As little girls we read fairytales and we were taught that all stories have and happy ending. Growing up, we never thought that fairytales don’t always come true. We step into our relationships with hope, and fall in love to create a life that is filled with fairytales and happily ever after, the end. No one wakes up and say, that they want their relationship or their marriage to not to work. Often times as women we imagine what our relationships would be like before we enter in, and most often before we even meet the person. I have learned that what causes us to linger in our pain, stay longer than we should after it’s over is our imagination. We make attempts to create this fairytale while our reality says to us, ‘this is over or that maybe they don’t feel the same about you.’ We rationalize, and fantasize about the possibilities of what could have been?
I know all too well what it’s like to fall in love with a person in my imagination. I imagined what it would be like if we were still together, or what it would be like if I were in a relationship with this person? But the truth is that’s not how the story goes! What brought me to this conclusion was my prayer to the Lord, of why did this happen to me again? Why do I love someone who doesn’t love me the same? Why do I want to date someone who doesn’t want to date me? Then, here comes the lies, with the maybe’s and the what if? When the truth is God will no longer allow me to build a life in my imagination! For me to know that there is a difference in having faith and living in a fairytale. I realized that by creating this love story in my imagination that I was only creating a story full of lies and deception. I realized that I was lying to myself! I learned that in order for me to be healed that I had to face the truth and the truth is, this person was not for me. The bible declares, ‘that we shall know the truth and the truth will make us free.’
I had to face the fact that in order for God to heal me, I had to look at the truth. That I could no longer lie to myself, I am getting older and I don’t want to keep repeating the same cycle of imagining love. It was so hard for me to comprehend the fact that I had built my relationships on fairytales or for the lack of a better term my imagination. When we live in our imagination we decorate the truth with excuses. When we live in our imagination we bandage our reality with ointment called deception.
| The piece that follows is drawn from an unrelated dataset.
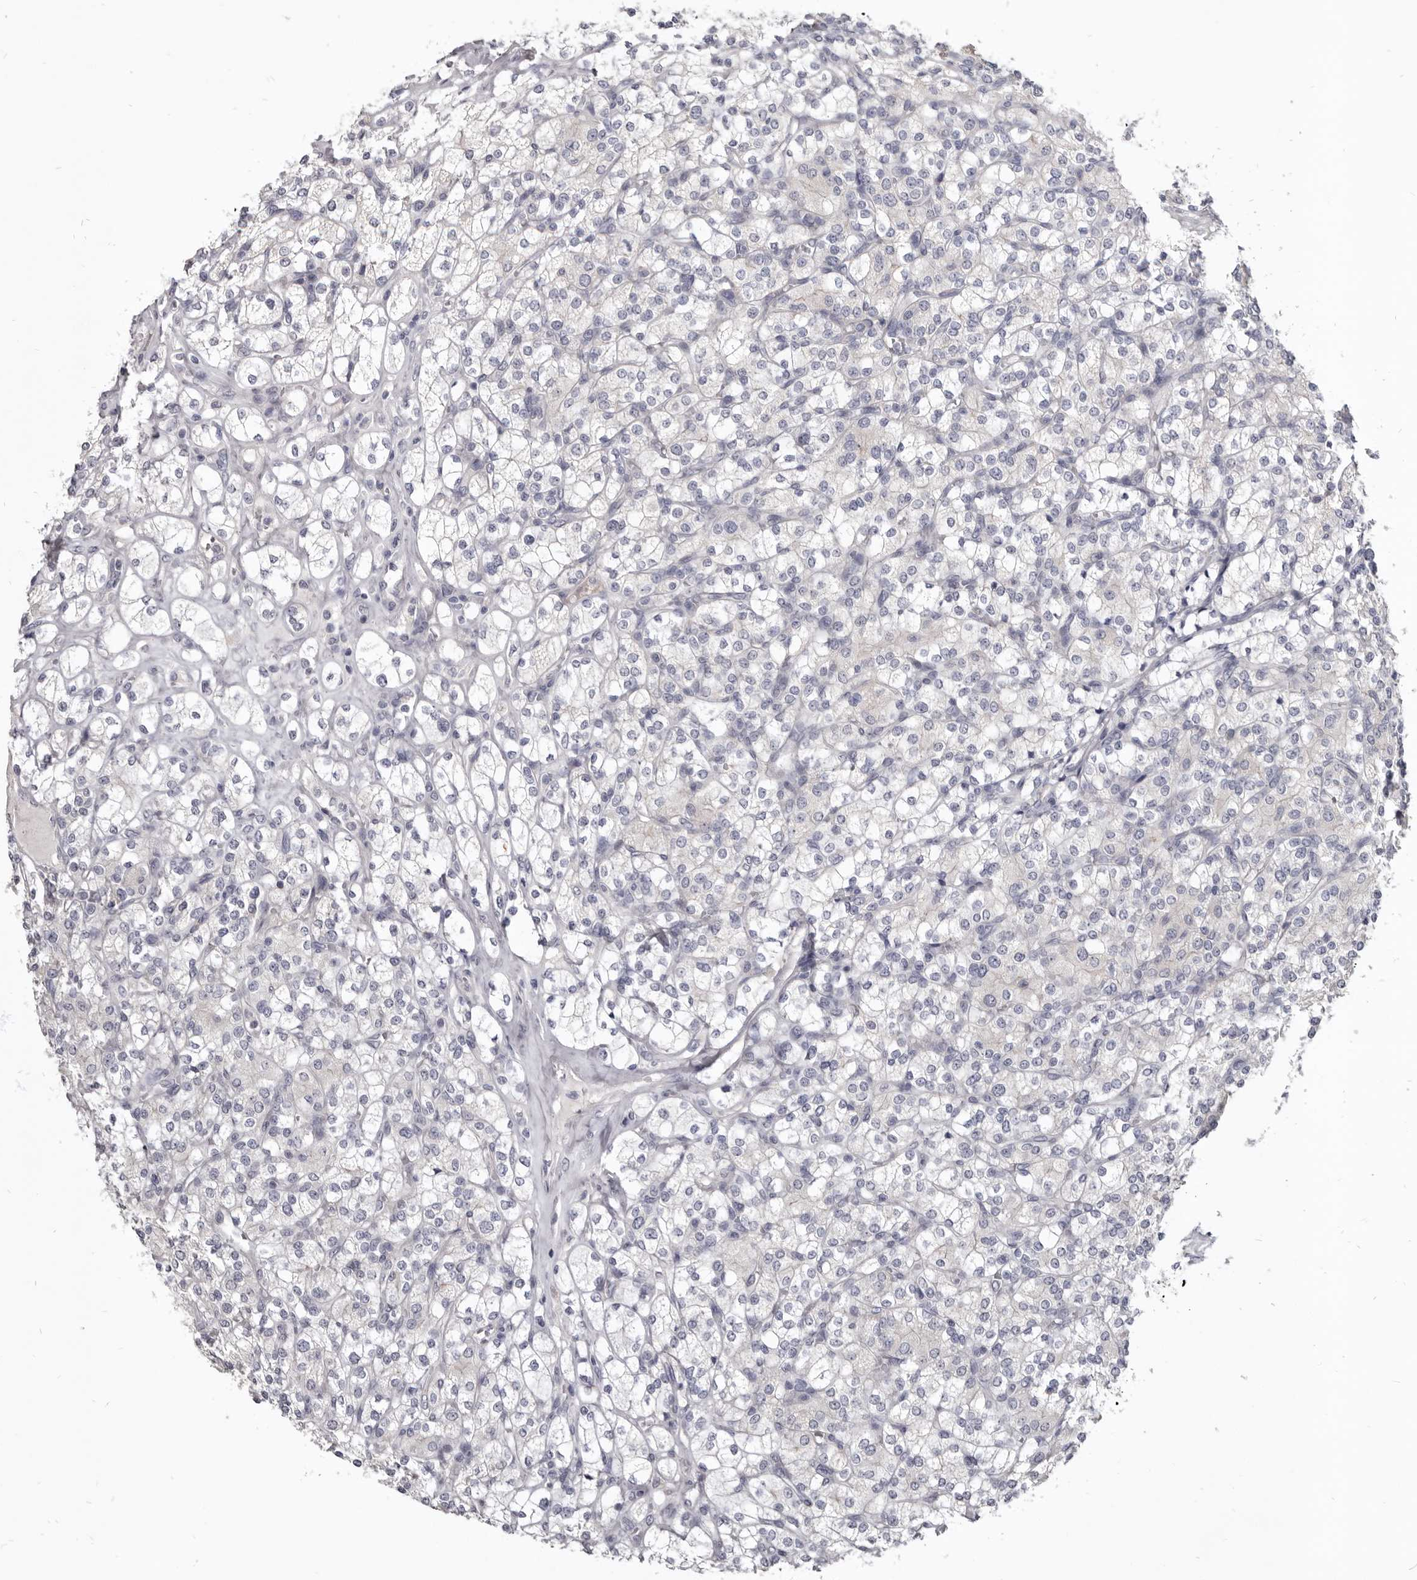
{"staining": {"intensity": "negative", "quantity": "none", "location": "none"}, "tissue": "renal cancer", "cell_type": "Tumor cells", "image_type": "cancer", "snomed": [{"axis": "morphology", "description": "Adenocarcinoma, NOS"}, {"axis": "topography", "description": "Kidney"}], "caption": "Renal cancer stained for a protein using IHC shows no expression tumor cells.", "gene": "CGN", "patient": {"sex": "male", "age": 77}}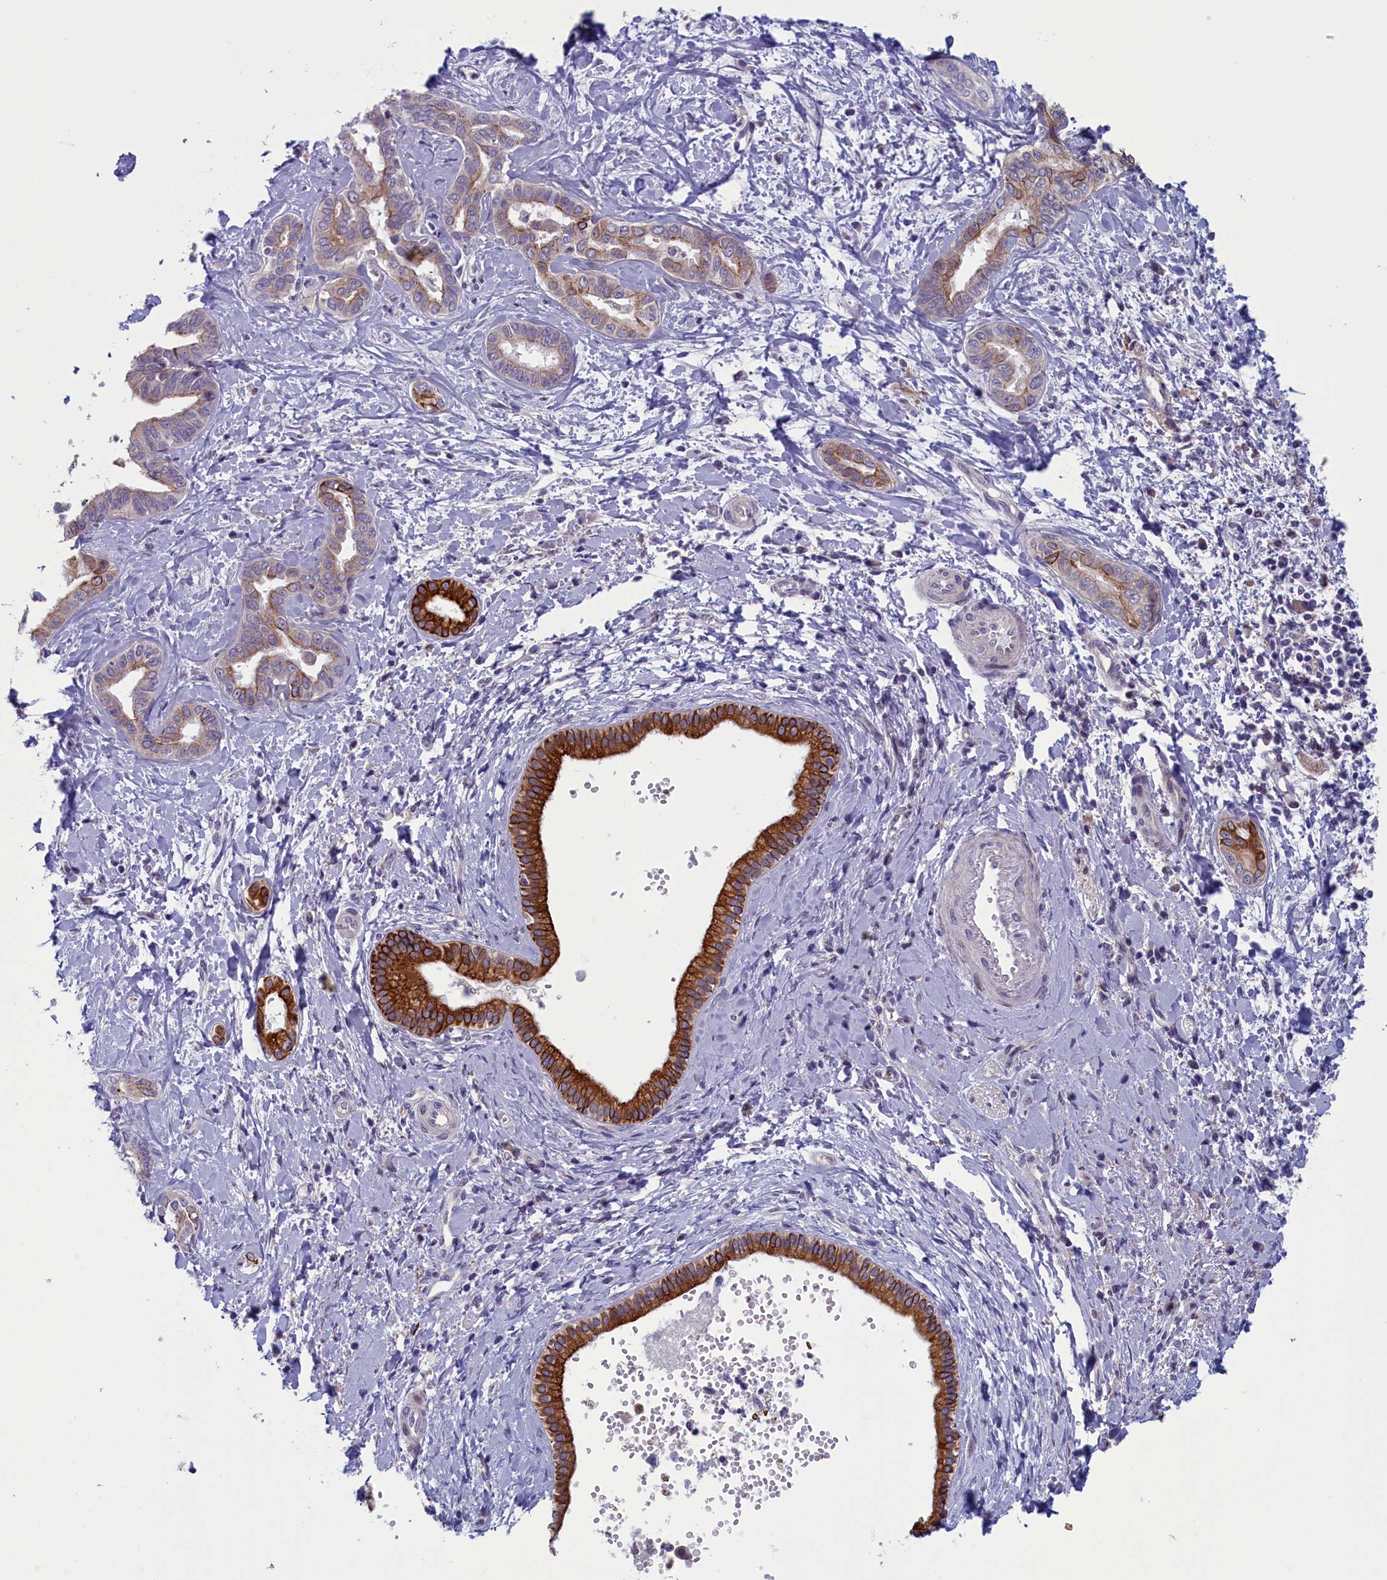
{"staining": {"intensity": "strong", "quantity": "<25%", "location": "cytoplasmic/membranous"}, "tissue": "liver cancer", "cell_type": "Tumor cells", "image_type": "cancer", "snomed": [{"axis": "morphology", "description": "Cholangiocarcinoma"}, {"axis": "topography", "description": "Liver"}], "caption": "An IHC image of neoplastic tissue is shown. Protein staining in brown highlights strong cytoplasmic/membranous positivity in liver cancer (cholangiocarcinoma) within tumor cells. (DAB (3,3'-diaminobenzidine) IHC, brown staining for protein, blue staining for nuclei).", "gene": "ANKRD39", "patient": {"sex": "female", "age": 77}}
I had to start a real conversation with myself that said, ‘if you are going to be free, if you are going to be healed, if you are going to love yourself then you must get rid of the fairytales.’ Whenever I started to imagine the what if’s and the possibilities, I would immediately tell myself the truth and cast down the imagination.
At the end of last year I started praying, ‘God teach me how to love me?’ I didn’t realize that part of that process was letting some people go, or even stepping out of my imagination into reality. To face the fact that some relationships just weren’t meant to be and that hurts. I learned that when you are learning to love yourself this means that you will make better decisions concerning yourself. Part of that is to tell yourself the TRUTH. You cannot make better decisions living in your imagination.
- Confront your imagination – what story did you create in your mind? How did it blind you from the truth?
- Challenge Your Imagination – when thoughts, possibilities, and maybe’s arise challenge them by reminding yourself of the truth. Truth is?
- Cast it down – I realized that in those moments that I needed to ask the Lord to help me cast it down. I had to overcome the thoughts of what did I do? Why didn’t they want me? What’s wrong with me? Etc.
- Cast Your Cares on God – I knew that He was taking me through this process for a reason. It is so that my latter days would be greater than my former. So that, I can start building a life not based on fiction but on fact. That God’s love for me is real and that with Him I can have and happy ever after.